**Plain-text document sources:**
-- -- --

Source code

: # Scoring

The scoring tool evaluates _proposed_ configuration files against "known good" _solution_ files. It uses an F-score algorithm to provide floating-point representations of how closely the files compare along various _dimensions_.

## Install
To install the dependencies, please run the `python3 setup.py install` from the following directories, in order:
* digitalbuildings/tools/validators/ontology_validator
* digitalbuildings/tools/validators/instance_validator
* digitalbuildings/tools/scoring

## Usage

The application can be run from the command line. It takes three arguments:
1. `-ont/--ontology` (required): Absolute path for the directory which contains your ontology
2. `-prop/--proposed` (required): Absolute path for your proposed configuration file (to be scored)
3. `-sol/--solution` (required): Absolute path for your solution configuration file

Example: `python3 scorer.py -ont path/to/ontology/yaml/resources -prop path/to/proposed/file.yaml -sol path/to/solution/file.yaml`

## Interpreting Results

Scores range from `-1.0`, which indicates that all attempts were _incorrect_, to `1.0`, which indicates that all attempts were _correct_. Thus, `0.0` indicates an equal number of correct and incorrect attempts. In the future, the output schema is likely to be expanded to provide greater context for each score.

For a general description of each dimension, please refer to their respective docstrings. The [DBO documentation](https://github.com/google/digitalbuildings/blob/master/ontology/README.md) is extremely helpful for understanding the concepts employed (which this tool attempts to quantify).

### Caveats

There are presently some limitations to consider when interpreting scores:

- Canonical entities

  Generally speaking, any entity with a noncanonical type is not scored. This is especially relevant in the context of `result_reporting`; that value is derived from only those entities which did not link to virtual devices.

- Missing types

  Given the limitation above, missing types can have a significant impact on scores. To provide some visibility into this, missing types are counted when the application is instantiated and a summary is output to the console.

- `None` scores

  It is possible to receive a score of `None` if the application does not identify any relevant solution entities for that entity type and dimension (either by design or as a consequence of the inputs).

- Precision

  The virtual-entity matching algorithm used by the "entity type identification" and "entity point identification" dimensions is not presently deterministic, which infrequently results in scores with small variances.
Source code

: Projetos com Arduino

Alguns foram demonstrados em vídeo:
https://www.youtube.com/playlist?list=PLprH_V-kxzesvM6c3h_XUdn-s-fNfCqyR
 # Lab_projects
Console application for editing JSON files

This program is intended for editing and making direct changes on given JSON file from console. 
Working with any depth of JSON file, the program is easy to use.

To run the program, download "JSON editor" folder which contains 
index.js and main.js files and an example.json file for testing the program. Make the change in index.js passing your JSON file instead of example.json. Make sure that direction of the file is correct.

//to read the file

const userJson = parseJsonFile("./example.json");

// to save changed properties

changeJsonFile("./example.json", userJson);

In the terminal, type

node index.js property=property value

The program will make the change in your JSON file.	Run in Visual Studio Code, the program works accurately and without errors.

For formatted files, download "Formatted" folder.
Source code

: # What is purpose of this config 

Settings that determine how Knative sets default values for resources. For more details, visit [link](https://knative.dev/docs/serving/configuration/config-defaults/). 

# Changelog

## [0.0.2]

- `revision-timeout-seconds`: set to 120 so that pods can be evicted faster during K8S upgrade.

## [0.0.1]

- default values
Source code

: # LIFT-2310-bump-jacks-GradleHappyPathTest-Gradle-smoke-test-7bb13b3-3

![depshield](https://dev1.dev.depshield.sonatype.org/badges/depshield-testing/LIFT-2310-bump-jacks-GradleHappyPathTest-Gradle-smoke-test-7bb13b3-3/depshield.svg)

-- -- --

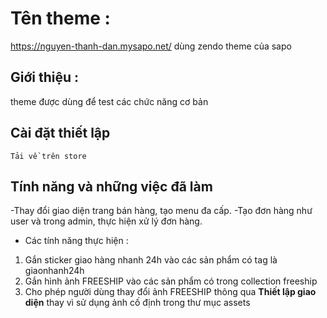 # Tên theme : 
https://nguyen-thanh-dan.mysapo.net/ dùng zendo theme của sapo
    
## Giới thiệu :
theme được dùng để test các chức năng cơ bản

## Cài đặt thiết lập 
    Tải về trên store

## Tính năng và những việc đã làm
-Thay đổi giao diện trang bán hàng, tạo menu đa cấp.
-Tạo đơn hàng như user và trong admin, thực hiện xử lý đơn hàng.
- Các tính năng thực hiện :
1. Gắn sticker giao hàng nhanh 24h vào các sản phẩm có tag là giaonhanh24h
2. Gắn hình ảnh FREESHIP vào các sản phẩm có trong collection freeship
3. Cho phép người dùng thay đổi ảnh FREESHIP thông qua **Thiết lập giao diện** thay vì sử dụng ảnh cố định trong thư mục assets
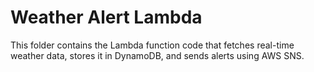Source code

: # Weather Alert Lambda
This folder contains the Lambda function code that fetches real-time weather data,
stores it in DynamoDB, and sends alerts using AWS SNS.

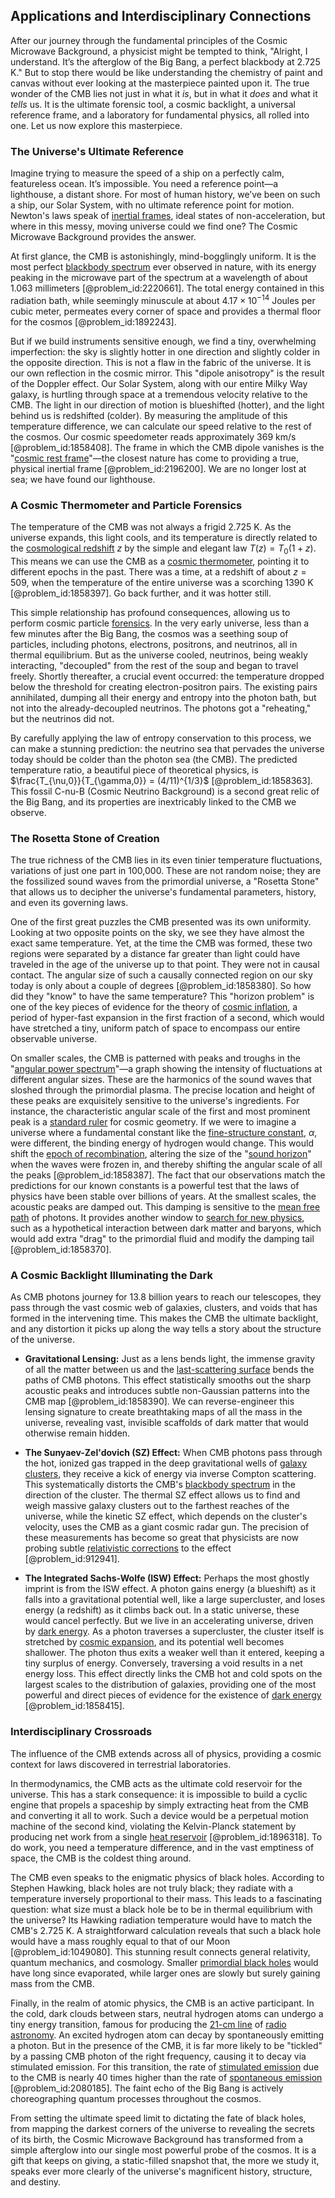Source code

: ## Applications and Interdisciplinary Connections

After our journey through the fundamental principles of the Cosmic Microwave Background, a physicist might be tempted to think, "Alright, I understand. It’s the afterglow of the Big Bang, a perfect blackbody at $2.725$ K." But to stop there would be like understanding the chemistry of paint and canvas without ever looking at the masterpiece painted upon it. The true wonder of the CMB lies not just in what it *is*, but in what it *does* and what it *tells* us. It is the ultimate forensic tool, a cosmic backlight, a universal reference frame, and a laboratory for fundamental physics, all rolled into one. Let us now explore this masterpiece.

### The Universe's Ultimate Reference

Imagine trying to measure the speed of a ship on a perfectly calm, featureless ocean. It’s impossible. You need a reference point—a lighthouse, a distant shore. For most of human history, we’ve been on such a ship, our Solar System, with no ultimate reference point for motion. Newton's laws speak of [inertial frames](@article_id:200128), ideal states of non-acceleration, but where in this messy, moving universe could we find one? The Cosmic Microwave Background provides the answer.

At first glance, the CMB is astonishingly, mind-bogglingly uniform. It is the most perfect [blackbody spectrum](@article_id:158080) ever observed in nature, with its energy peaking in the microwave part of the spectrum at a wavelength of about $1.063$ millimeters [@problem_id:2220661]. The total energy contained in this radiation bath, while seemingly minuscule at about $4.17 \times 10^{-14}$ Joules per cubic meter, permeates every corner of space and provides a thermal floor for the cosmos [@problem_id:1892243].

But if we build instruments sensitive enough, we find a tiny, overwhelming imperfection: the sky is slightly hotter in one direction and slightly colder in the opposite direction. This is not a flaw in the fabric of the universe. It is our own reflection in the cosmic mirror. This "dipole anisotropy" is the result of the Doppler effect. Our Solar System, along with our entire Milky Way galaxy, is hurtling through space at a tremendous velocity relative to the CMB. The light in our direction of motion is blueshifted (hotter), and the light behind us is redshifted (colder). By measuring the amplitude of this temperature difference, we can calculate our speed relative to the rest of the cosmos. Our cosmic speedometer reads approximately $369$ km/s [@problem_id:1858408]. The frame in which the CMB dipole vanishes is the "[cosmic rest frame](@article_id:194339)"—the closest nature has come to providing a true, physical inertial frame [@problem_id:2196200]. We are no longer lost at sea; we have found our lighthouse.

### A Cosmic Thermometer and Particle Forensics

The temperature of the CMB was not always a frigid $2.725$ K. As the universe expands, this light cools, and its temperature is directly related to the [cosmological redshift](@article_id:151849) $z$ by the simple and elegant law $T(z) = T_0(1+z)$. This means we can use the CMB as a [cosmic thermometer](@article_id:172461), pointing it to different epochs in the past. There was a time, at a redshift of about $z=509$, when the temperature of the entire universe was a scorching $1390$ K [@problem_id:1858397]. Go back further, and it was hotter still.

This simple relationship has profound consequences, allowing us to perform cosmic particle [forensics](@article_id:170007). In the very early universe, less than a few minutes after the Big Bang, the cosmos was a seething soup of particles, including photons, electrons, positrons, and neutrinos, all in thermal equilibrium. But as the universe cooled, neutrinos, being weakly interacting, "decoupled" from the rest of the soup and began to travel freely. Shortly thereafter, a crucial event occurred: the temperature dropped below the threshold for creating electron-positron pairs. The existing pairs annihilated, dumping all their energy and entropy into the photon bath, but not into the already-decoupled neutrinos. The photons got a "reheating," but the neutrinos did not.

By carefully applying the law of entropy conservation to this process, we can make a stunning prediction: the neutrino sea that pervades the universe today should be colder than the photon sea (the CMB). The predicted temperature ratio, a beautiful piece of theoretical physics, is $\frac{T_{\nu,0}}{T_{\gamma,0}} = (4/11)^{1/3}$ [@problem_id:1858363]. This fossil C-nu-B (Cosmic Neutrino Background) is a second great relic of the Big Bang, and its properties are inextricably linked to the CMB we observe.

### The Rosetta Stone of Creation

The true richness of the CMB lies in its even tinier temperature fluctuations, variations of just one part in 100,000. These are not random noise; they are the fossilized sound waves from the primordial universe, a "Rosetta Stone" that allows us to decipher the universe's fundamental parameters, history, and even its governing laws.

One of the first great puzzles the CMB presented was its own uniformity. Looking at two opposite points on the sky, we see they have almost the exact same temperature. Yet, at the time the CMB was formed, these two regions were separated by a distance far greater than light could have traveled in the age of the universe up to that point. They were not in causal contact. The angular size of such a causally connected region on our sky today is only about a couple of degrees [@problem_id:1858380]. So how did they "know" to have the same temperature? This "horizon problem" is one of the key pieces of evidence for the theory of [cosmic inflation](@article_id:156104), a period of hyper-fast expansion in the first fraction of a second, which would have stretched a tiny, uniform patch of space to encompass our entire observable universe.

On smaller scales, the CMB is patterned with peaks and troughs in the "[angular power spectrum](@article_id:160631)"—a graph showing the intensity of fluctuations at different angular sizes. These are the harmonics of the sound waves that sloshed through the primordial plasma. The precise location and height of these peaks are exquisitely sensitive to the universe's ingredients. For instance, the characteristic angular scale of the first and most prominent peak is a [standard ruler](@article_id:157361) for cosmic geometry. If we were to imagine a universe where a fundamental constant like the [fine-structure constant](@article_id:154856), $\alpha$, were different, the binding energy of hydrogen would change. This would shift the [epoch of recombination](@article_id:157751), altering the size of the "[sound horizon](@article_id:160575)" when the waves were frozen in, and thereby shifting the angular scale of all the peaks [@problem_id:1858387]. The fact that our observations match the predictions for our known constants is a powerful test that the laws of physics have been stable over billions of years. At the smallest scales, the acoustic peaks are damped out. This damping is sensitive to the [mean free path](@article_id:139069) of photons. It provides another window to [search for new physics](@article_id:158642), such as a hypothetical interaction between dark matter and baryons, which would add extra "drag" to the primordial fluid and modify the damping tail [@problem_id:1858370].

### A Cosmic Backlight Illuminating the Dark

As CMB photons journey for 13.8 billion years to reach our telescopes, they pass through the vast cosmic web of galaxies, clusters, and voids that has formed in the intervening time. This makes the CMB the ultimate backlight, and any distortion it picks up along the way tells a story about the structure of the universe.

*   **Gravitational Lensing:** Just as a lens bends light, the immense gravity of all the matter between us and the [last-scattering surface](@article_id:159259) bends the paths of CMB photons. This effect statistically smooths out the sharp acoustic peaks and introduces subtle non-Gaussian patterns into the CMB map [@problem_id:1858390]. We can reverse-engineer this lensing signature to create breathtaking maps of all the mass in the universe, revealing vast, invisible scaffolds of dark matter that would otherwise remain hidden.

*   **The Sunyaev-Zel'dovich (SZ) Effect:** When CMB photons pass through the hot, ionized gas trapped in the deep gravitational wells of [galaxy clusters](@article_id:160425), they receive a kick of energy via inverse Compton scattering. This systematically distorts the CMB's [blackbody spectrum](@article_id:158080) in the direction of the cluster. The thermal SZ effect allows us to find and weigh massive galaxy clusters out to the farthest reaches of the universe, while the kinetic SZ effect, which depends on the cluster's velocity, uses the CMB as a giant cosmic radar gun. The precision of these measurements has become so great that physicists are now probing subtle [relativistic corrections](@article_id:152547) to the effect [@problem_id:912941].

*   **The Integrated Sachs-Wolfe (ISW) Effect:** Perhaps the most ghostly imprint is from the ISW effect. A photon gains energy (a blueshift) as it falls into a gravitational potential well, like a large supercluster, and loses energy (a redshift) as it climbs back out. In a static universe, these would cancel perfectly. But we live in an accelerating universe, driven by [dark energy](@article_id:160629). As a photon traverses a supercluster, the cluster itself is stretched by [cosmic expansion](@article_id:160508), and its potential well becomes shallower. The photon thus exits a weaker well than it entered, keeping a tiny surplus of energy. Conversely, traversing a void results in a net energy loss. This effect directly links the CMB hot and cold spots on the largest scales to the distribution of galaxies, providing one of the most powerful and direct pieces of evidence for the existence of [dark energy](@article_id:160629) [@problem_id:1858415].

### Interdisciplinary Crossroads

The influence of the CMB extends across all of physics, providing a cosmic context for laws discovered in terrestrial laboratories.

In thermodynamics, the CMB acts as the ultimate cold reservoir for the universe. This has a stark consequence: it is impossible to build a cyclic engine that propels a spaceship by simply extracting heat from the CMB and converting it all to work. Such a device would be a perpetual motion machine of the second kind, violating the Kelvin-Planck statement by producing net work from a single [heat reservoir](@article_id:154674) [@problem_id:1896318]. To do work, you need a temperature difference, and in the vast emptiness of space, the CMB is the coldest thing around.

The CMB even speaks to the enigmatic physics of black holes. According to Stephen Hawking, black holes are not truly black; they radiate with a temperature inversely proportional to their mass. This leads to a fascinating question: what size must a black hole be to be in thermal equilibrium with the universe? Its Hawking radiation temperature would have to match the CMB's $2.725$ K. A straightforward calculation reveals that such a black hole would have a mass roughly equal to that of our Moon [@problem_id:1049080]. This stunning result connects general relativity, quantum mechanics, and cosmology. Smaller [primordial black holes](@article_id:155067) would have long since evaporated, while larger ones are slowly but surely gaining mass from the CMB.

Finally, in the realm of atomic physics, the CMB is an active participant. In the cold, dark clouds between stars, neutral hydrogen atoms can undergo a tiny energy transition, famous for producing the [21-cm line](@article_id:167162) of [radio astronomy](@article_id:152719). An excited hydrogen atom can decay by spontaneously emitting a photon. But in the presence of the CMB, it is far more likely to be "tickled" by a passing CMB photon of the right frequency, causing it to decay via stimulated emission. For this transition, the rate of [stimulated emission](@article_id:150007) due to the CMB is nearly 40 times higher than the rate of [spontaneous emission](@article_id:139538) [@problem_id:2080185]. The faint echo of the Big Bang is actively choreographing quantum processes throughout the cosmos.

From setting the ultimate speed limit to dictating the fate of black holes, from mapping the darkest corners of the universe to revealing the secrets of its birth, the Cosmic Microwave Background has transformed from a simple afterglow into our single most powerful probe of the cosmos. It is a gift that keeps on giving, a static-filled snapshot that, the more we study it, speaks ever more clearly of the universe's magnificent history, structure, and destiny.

-- -- --

**EXERCISE DIRECTIONS:** In the records above, take the lines from the line containing "It is possible" up to and including the line containing "Projetos com Arduino" and switch "algorithm" to "procedure", leaving everything else unchanged. Return only those lines.

**ANSWER TO THE PROBLEM:**
  It is possible to receive a score of `None` if the application does not identify any relevant solution entities for that entity type and dimension (either by design or as a consequence of the inputs).

- Precision

  The virtual-entity matching procedure used by the "entity type identification" and "entity point identification" dimensions is not presently deterministic, which infrequently results in scores with small variances.
Source code

: Projetos com Arduino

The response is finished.